Since then, whenever we perform we carry a 50-pound box of rocks with us and marvel as people connect with their very own rock and then — lo, and behold! — pay us! Similar to how our songs and stories connect with others, the rocks have created an avenue of connection as well. Those heavy buggers have inspired many beautiful conversations, made people laugh, or stand aghast. They have given them permission to tell their own story, and perhaps, because of the humble accessible rock, to connect to their own creativity. And — bonus! — the rocks have indeed financed recording sessions, and the purchase of a beautiful Ear Trumpet microphone.
We love to sing with each other and for others. We always have a grand time and we invite our audiences into our party wherever we happen to be. (And that party’s favor is rocks. 🙂
Our friend and frequent collaborator, storyteller Auntmama, once told us, “You’re never going to get rid of those rocks. Rocks are central to who you are.”
We’re good with that. If rocks make it possible for us to sing, record, travel, love people and make friends, we’ll carry them with us forever.
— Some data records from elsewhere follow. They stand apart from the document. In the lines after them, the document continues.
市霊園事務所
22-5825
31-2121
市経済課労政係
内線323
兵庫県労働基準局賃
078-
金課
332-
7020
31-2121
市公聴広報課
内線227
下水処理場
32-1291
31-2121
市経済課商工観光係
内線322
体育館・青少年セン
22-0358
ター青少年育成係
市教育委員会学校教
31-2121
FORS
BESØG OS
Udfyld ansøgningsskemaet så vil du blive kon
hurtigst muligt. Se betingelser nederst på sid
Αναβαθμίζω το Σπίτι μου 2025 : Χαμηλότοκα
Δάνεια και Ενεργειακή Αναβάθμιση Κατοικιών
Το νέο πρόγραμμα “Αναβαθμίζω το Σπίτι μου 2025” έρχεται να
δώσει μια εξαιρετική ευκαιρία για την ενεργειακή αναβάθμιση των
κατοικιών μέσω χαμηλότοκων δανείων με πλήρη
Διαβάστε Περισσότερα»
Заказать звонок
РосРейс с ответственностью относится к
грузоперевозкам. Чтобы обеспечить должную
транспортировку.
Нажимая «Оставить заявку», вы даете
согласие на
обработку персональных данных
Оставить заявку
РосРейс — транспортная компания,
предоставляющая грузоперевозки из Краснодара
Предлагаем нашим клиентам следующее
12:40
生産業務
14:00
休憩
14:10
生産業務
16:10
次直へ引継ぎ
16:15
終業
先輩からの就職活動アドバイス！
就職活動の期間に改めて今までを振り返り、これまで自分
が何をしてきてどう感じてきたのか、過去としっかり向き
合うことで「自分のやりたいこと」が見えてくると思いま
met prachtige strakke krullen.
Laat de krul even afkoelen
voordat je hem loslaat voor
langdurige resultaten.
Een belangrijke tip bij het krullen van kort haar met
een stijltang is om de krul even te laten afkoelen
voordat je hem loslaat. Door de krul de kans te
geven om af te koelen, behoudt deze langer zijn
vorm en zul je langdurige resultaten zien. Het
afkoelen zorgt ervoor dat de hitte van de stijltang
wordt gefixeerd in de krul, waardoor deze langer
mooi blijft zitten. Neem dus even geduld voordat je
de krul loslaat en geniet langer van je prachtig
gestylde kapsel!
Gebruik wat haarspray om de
Wearer of many hats Patrice O’Neill is a touring musician, festival producer, sometime audio book narrator, full-time mother/grandmother to a couple of generations and curious inhabitant of Earth. She has performed as a solo artist, releasing two projects of original music, Only Mercy Knows and Elusive. Her award-winning, multi-lingual collaborations with classical guitarist, Hilary Field, Siente and Cantelina, feature night songs from around the world. In her early years she lived in South Africa, and spent significant time in both Ecuador and Guatemala, gaining perspective and gratitude. She’s worked with genius songwriter, Andrew Ratshin in The Mel Cooley’s and currently performs with the iconic trio Uncle Bonsai. Patrice is the founder and director of the annual Wintergrass festival in Bellevue WA and was an integral part of the team producing the Mandolin Symposium working with Mike Marshall and David Grisman. An avid early-morning runner and long-distance cyclist, she has 4 amazing children and 5 exceptional grandchildren. For fun, she reads books about physics, bakes bread and makes pathways in her garden. Got wood chips?
Musician/Mom/Artivist Kathleen Tracy is a composer, arranger, singer, choral director, teacher, workshop presenter and multi-instrumentalist. She performs solo and with others, releasing five projects of original music, Speaking Stones, So Bodaciously (with Linda Severt), Calling the Dragons Home, Like the Stars That Made You, and Thursday Morning Alleleu. She also composes and arranges for theater and dance, most recently for Robin and Marion, Ellen Cooper’s modern day re-write of the Robin Hood story, performed by Anything is Possible Theatre. Kathleen is the founder and director of the Columbia City Community & Family Chorus, a twelve year old living laboratory where the metaphor of mycelium, human connection, and the power of community singing gets put into joyful practice every week. She writes songs about the beauty and mystery of the world, and wanders into the mountains on a regular basis to find inspiration and commune with deep time, bringing home waaaay too many rocks.
Arni Adler crosses arts disciplines regularly. As a long-ago graduate of Bennington College (known for its “institutionalized creativity”), Arni has worked in theater, music, film, visual art, multi-media, and creative writing. As a stalwart fan of the trio format, she is a founding and current member of the super-harmony trios Uncle Bonsai and her ninth trio, the uke-based Go Janes. Her song cycle for voice, viola, bass, and piano based on poems by Charles Bukowski premiered at Seattle’s Royal Room. Arni exhibits her paintings and collages, and teaches visual art and writing to all ages, with a special love for working with kids with disabilities.